Os últimos resultados do Sporting
Os últimos resultados do SportingFlashscore

Pólvora seca

O Sporting era uma das máquinas goleadoras da Europa. À entrada para a pausa internacional de novembro (quando Ruben Amorim saiu), os leões tinham 56 golos marcados em 18 jogos, 39 deles nas 11 jornadas do campeonato. De lá para cá, o Sporting marcou 9 golos, mas seis foram na Taça de Portugal diante do modesto Amarante.

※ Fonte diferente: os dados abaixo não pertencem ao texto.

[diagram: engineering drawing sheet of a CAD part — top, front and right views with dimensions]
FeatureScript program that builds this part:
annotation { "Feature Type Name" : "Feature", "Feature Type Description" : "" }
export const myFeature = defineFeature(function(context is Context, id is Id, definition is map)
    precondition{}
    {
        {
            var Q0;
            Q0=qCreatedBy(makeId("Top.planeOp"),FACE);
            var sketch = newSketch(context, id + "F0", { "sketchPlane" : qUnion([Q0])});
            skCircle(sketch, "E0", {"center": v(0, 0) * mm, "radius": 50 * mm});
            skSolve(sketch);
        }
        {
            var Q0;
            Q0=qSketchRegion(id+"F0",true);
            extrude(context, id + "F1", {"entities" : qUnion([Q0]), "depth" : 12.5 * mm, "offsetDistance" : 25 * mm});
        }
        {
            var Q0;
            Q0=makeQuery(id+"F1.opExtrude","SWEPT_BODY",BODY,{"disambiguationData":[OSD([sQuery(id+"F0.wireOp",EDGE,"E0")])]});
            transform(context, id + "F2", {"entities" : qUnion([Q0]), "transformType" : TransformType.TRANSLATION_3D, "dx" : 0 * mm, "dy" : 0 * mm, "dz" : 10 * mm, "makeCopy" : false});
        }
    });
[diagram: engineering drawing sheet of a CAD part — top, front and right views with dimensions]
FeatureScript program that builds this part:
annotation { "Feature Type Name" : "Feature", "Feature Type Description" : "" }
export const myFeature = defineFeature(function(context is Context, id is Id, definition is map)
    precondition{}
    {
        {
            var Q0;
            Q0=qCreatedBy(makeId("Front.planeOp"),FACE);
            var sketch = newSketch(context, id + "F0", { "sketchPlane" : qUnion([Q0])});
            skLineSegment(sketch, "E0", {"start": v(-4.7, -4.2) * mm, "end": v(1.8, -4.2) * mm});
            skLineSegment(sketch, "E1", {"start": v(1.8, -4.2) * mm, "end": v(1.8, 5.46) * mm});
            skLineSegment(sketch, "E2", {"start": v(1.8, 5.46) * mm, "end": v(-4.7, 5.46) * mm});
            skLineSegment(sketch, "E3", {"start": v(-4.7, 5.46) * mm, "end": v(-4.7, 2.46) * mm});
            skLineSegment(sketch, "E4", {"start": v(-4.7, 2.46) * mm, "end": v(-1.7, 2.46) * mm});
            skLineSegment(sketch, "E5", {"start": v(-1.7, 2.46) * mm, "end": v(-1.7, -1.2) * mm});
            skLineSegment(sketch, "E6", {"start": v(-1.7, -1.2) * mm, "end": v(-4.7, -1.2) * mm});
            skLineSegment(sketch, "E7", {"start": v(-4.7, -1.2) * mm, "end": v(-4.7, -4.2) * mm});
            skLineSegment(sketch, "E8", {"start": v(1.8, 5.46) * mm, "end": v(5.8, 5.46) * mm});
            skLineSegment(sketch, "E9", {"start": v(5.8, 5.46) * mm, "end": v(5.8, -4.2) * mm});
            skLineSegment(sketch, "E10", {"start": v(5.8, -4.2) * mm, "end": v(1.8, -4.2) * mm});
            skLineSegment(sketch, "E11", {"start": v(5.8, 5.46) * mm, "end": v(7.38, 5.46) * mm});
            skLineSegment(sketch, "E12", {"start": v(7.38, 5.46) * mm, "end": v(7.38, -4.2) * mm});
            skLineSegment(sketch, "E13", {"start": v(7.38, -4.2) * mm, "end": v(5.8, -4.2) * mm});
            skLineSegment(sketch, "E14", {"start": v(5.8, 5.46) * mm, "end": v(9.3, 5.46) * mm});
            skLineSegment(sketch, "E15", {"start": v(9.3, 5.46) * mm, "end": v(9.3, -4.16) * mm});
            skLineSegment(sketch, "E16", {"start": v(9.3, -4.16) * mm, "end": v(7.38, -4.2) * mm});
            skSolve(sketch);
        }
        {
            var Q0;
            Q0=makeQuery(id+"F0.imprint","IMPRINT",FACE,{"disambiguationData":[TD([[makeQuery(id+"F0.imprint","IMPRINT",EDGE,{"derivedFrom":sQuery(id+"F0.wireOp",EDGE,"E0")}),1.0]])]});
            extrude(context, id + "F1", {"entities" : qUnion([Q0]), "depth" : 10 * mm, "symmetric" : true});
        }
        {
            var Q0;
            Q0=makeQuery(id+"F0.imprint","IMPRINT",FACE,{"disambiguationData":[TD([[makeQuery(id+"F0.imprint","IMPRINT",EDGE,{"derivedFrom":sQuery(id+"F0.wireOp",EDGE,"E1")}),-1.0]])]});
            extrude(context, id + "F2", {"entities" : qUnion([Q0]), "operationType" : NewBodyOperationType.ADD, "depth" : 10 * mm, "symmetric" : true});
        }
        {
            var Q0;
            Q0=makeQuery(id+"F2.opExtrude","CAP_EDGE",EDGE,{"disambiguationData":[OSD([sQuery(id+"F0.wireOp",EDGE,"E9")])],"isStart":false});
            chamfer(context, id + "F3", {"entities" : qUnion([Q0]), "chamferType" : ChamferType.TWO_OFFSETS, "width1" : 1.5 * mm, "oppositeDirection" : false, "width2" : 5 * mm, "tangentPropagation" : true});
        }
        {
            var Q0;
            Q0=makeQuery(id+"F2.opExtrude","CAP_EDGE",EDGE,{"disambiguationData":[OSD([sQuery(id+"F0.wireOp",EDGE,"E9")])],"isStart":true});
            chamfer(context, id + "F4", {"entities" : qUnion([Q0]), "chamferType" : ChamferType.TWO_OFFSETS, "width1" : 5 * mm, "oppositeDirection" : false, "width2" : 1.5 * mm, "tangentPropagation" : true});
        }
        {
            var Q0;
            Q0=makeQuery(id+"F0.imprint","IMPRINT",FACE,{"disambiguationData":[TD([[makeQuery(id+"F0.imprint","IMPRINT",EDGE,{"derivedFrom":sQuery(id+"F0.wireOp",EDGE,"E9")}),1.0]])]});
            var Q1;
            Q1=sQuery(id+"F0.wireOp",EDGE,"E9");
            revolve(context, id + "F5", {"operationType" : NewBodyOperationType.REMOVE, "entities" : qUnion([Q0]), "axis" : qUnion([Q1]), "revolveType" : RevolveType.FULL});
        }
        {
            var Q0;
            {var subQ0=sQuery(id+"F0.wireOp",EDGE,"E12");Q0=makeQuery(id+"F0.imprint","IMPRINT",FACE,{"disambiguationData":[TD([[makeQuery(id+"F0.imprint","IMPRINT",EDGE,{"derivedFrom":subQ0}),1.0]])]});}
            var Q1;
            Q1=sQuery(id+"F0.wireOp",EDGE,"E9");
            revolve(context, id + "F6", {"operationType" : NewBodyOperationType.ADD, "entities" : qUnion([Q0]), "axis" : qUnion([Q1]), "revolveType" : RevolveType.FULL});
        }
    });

Nos confrontos mais exigentes, os leões marcaram um golo a Arsenal (1-5), Moreirense (2-1) e Club Brugge (2-1), mas ficaram em branco diante do Santa Clara (0-1) - desde 23 de janeiro, na meia-final da Taça da Liga com o SC Braga, que isso não acontecia. O Sporting está a atravessar um período de pólvora seca e isso é demonstrado pela forma como ataca.

Com João Pereira, os leões sentem muitas dificuldades em atacar o espaço interior e chegar às zonas de finalização. Isso ficou provado mais uma vez diante do Club Brugge, quando fizeram apenas dois remates enquadrados com a baliza.

Os remates do Sporting contra o Club Brugge
Os remates do Sporting contra o Club BruggeOpta by Stats Perform, Sporting CP

Gyökeres mais longe da baliza

Pode ajudar a explicar uma nova função de Gyökeres. Um dos avançados mais temíveis do futebol europeu, especialista a atacar os espaços, tem saído cada vez mais de zonas de finalização durante este período.

Utilizado muitas vezes como apoio, onde nem sempre se sente confortável, o sueco não tem aparecido muito onde pode fazer a diferença e quando o tem feito, sofreu com algumas pechas na hora de rematar à baliza (o cabeceamento desperdiçado com o Santa Clara).

O posicionamento de Gyökeres com o Brugge
O posicionamento de Gyökeres com o BruggeOpta by Stats Perform, Sporting CP

Os corredores

À semelhança do que fazia na equipa B, João Pereira procura utilizar um losango no meio-campo. Hjulmand normalmente fica mais recuado, Morita/ Daniel Bragança/ João Simões adiantam-se num vértice mais avançado, com os dois avançados interiores a baixarem ligeiramente. Contudo, ao sentir a dificuldade em furar os blocos que enfrentou, e em desvantagem nos jogos, o novo técnico procura utilizar, talvez em demasia, os corredores.

Contra o Santa Clara bateu o recorde de cruzamentos esta temporada: 40. Em Moreira de Cónegos e na Bélgica voltou a apostar nas bolas para a área de forma a reverter as desvantagens em que se colocou. Contudo, o plantel do Sporting não é favorecido por esta forma de jogar.

A direção dos ataques dos leões
A direção dos ataques dos leõesOpta by Stats Perform, AFP

Viktor Gyökeres não é um cabeceador por excelência – ainda não marcou através de um cabeceamento com a camisola leonina esta época – e os cruzamentos não estão a encontrar gente suficiente. De resto, quando João Pereira lançou Harder, o outro avançado de raiz, para o jogo, o dinamarquês posicionou-se sempre na esquerda, onde essencialmente tirou cruzamentos. Diz-nos a física que se é ele que envia a bola para a área, é impossível ser ele que a vai receber.

O posicionamento de Harder com o Brugge
O posicionamento de Harder com o BruggeOpta by Stats Perform, Sporting CP

Não é o único problema, mas é um fator que ajuda a explicar em grande parte esta crise do Sporting e que João Pereira tem de resolver se quer diminuir o tom da contestação.